It's up to the VFS_NEWVNODE() implementation to accept a NULL dvp or not.

As long as the vnode is referred, see UDF_SET_SYSTEMFILE(), the vnode is kept
alive. If the last reference is dropped the vnode is recycled and disappears.

With regards,
Reinoud



Re: Anonymous vnodes?

2023-06-26 Thread Taylor R Campbell
> Date: Mon, 26 Jun 2023 18:13:17 -0400
> From: Theodore Preduta 
> 
> Is it possible to create a vnode for a regular file in a file system
> without linking the vnode to any directory, so that it disappears when
> all open file descriptors to it are closed?  (As far as I can tell, this
> isn't possible with any of the vn_* or VOP_* functions?)
> 
> If this idea is indeed not possible, should/could I implement something
> like this?  (If so, how?)
> 
> For context, I'm currently working on implementing memfd_create(2), and
> thought this might be a shortcut.  Otherwise, I'll have to implement it
> in terms of uvm operations (which is fine, just more work).

For a syscall, you should implement it in terms of uvm anonymous
objects:

- memfd_create: fd_allocfile, uao_create
- .fo_close: uao_detach
- .fo_read/write: ubc_uiomove
  (tricky bit: if the offset pointer is >f_offset, you must
  acquire and release fp->f_lock around it)
- .fo_mmap: just take a reference and return the object

Should be easy, and similar to what kern_ksyms.c already does.  No
need for vnodes to be involved at all.


Re: Anonymous vnodes?

2023-06-26 Thread RVP

On Mon, 26 Jun 2023, Theodore Preduta wrote:


Is it possible to create a vnode for a regular file in a file system
without linking the vnode to any directory, so that it disappears when
all open file descriptors to it are closed?  (As far as I can tell, this
isn't possible with any of the vn_* or VOP_* functions?)

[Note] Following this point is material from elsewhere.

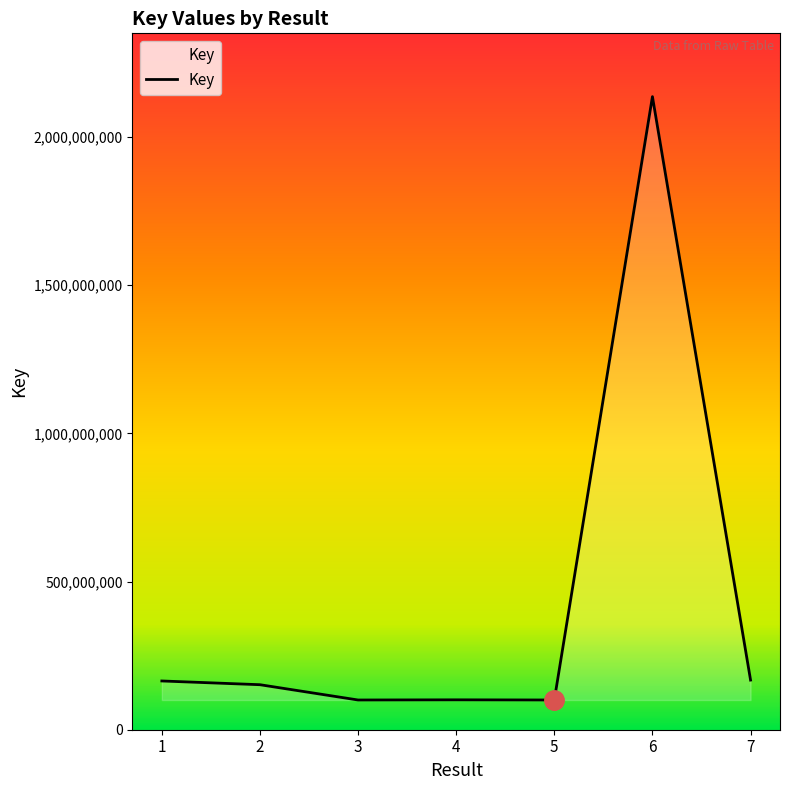

True or false: there are more than 0 points higher than both neighbors.

True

If this idea is indeed not possible, should/could I implement something
like this?  (If so, how?)



You could extend what shm_open() currently does on NetBSD: create a
unique temp. file in /var/shm; immediately unlink it, return the fd.

-RVP



Re: Anonymous vnodes?

2023-06-26 Thread Jason Thorpe


> On Jun 26, 2023, at 3:13 PM, Theodore Preduta  wrote:
> 
> Is it possible to create a vnode for a regular file in a file system
> without linking the vnode to any directory, so that it disappears when
> all open file descriptors to it are closed?  (As far as I can tell, this
> isn't possible with any of the vn_* or VOP_* functions?)

There isn't a general way to do this.

> For context, I'm currently working on implementing memfd_create(2), and
> thought this might be a shortcut.  Otherwise, I'll have to implement it
> in terms of uvm operations (which is fine, just more work).

Seems like these objects should be implemented above the file system ... just 
create a new descriptor type and interface directly with UVM.

-- thorpej



Anonymous vnodes?

2023-06-26 Thread Theodore Preduta
Is it possible to create a vnode for a regular file in a file system
without linking the vnode to any directory, so that it disappears when
all open file descriptors to it are closed?  (As far as I can tell, this
isn't possible with any of the vn_* or VOP_* functions?)

If this idea is indeed not possible, should/could I implement something
like this?  (If so, how?)

For context, I'm currently working on implementing memfd_create(2), and
thought this might be a shortcut.  Otherwise, I'll have to implement it
in terms of uvm operations (which is fine, just more work).

Thanks,

Theo(dore)